Yarı özerk Puntland bölgesinde doğan Mumin, bir süre İsveç'te yaşadıktan sonra İngiltere'ye yerleşti. 2000'li yılların başında Londra ve Leicester'da camilerde ve internette dolaşan videolarda radikal bir vaiz olarak tanınan Mumin, Somali'ye döndüğünde İngiliz pasaportunu yaktı ve El Kaide ile bağlantılı eş-Şebab örgütü lehine propaganda yapmaya başladı. Ardından 2015 yılında DEAŞ saflarına geçti.

Şarku’l Avsat’ın Independent Arabia’dan aktardığı habere göre kimliğinin gizli tutulması şartıyla konuşan Avrupalı bir istihbarat yetkilisi, DEAŞ'ın küçük bir bölgeyi kontrol etmesine karşın geniş bir kitleye hitap ettiğini ve para dağıttığını söyledi. Aynı yetkili, geçtiğimiz mayıs ayında Mozambik'te DEAŞ’ın Faslı ve Afrikalı üyelerinin bir terör saldırısı gerçekleştirdiğini aktardı.

Yetkiliye göre Mumin ayrıca Kongo Demokratik Cumhuriyeti'nde (KDC) faaliyet gösteren DEAŞ bağlantılı Ugandalı örgüt Müttefik Demokratik Güçler’i (ADF) finanse etti. Şu an ADF’nin bin ile bin 500 arasında üyesi olduğunun tahmin edildiğini belirten yetkili, ADF üyelerinin Mumin'in yardımıyla radikalleşme, silah ve finansman arayışını sonlandırıp silahlı saldırılara başladıklarını kaydetti.

İdeolojide değişim

Bazı gözlemcilere göre Mumin, DEAŞ’ın lider kadrosunda halife olarak görülüyor, ancak resmi olarak biat etmesi, kökleri Ortadoğu'ya dayanan, Suriye ve Irak'ta 2014 yılından 2019 yılına kadar süren bir halifelik kuran DEAŞ içinde ideolojik bir değişim anlamına gelecek.

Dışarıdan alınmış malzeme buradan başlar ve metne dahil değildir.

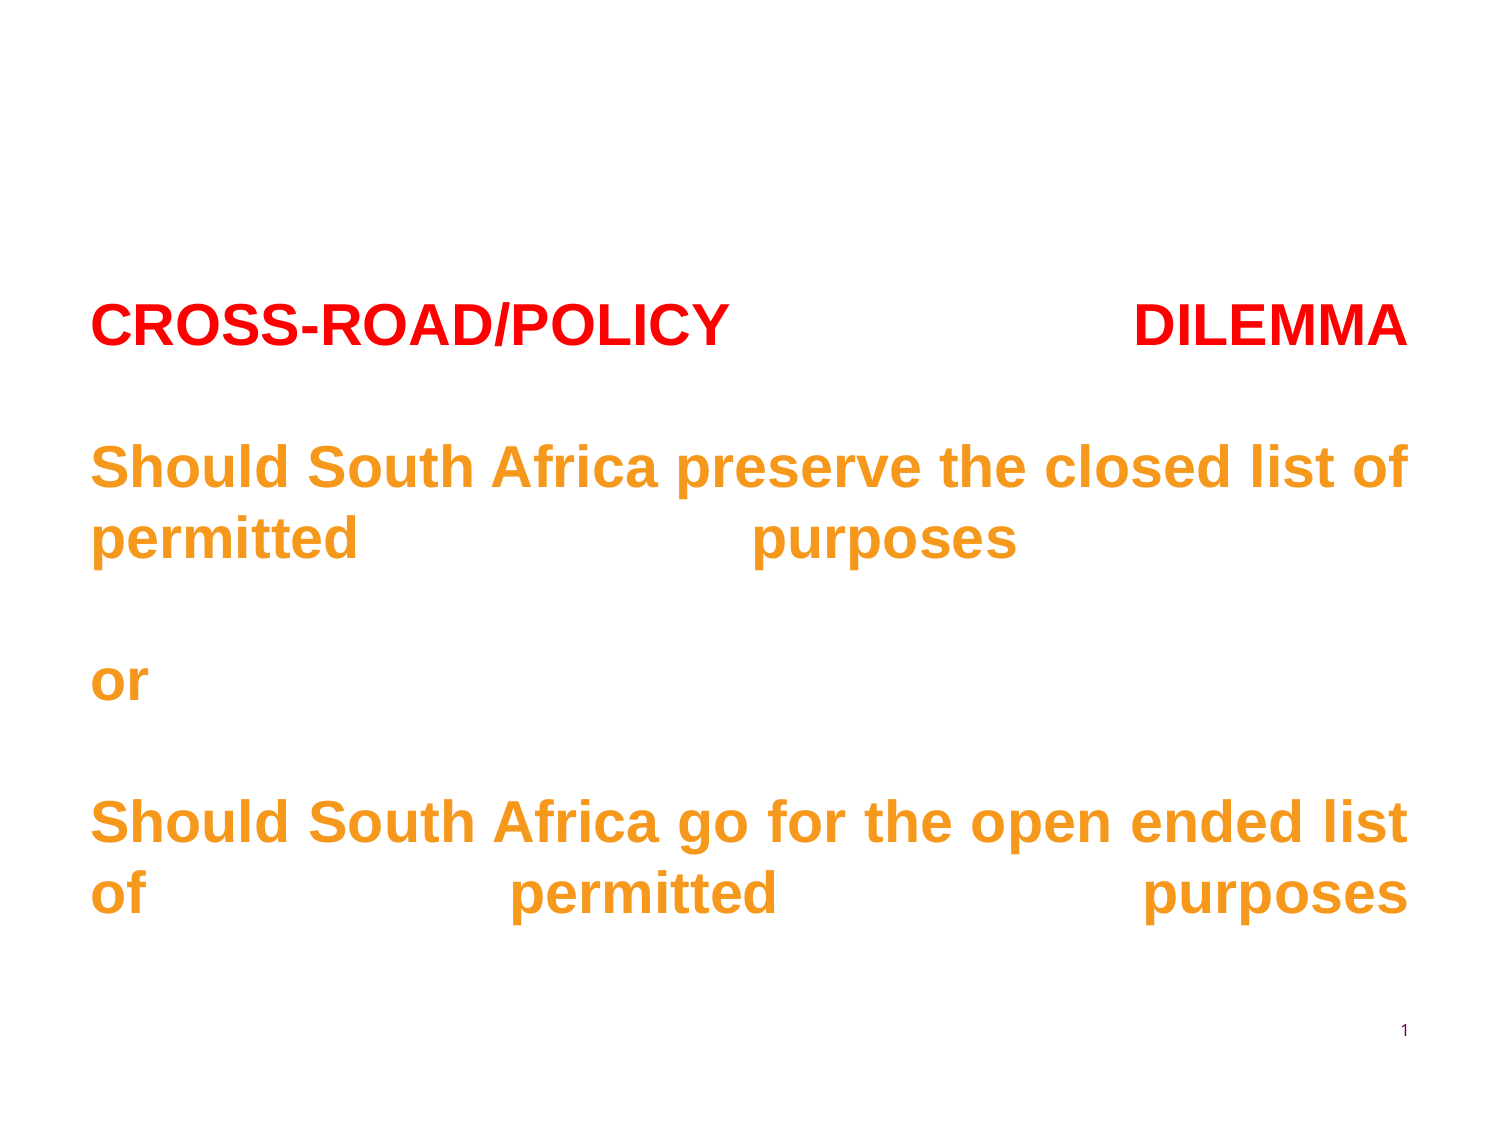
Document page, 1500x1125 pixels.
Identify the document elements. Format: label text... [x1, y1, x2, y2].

title CROSS-ROAD/POLICY DILEMMA Should South Africa preserve the closed list of permitted purposes or Should South Africa go for the open ended list of permitted purposes [75, 278, 1425, 1013]
slide_number 25 [1325, 1012, 1425, 1073]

Aşırıcılıkla Mücadele Projesi (The Counter Extremism Project/CEP) adlı düşünce kuruluşunun direktörü Hans-Jakob Schindler, Mumin’in DEAŞ’ın başına geçmesinin DEAŞ destekçileri ve sempatizanları arasında bir kargaşaya neden olacağını değerlendirdi.

Fakat Horasan Vilayeti ve Batı Afrika Vilayeti gibi DEAŞ'a bağlı grupların liderlerinin operasyonel faaliyetleri örgütün liderliğini istemelerine neden olabilir. Somalili olan Mumin, DEAŞ’ın geleneksel liderlik kriterlerini karşılamasa da coğrafi konumu ona bazı avantajlar sağlıyor.

Afrika Boynuzu

ABD’nin West Point Askeri Akademisi’ne bağlı CTC Sentinel - Combating Terrorism Center’a göre Afrika Boynuzu örgüte Arap Maşrık (Levant) bölgesindeki istikrarsızlıktan koruma ve daha fazla hareket özgürlüğü sağlamış olabilir. Merkez, bu liderlik özelliklerinin, mali kaynakları savaşı kazanmanın anahtarı olarak gören terör örgütü El Kaide’nin eski lideri Usame bin Ladin'inkilerle örtüştüğünü vurguladı.

Mumin'in emrindeki militan sayısı az olmasına rağmen liderlik piramidinin tepesine yükselmesi, DEAŞ içindeki değişimleri de yansıtıyor. Hamming’e göre bu değişimlerden ilki halifenin artık DEAŞ'deki en önemli figür olmaması, ikincisinin ise örgütün aslında Afrika'ya doğru kademeli bir stratejik kayma arayışında olması. Kimliğinin gizli tutulmasını isteyen Avrupalı istihbarat kaynağı ise Avrupa'ya ulaşan şiddet görüntülerinin yüzde 90'ının Afrika'dan geldiğini söyledi. Ancak CTC Sentinel'e göre örgütün liderliği Ortadoğu'da kalmaya devam ettiğinden ‘her şey aynı kalıyor’.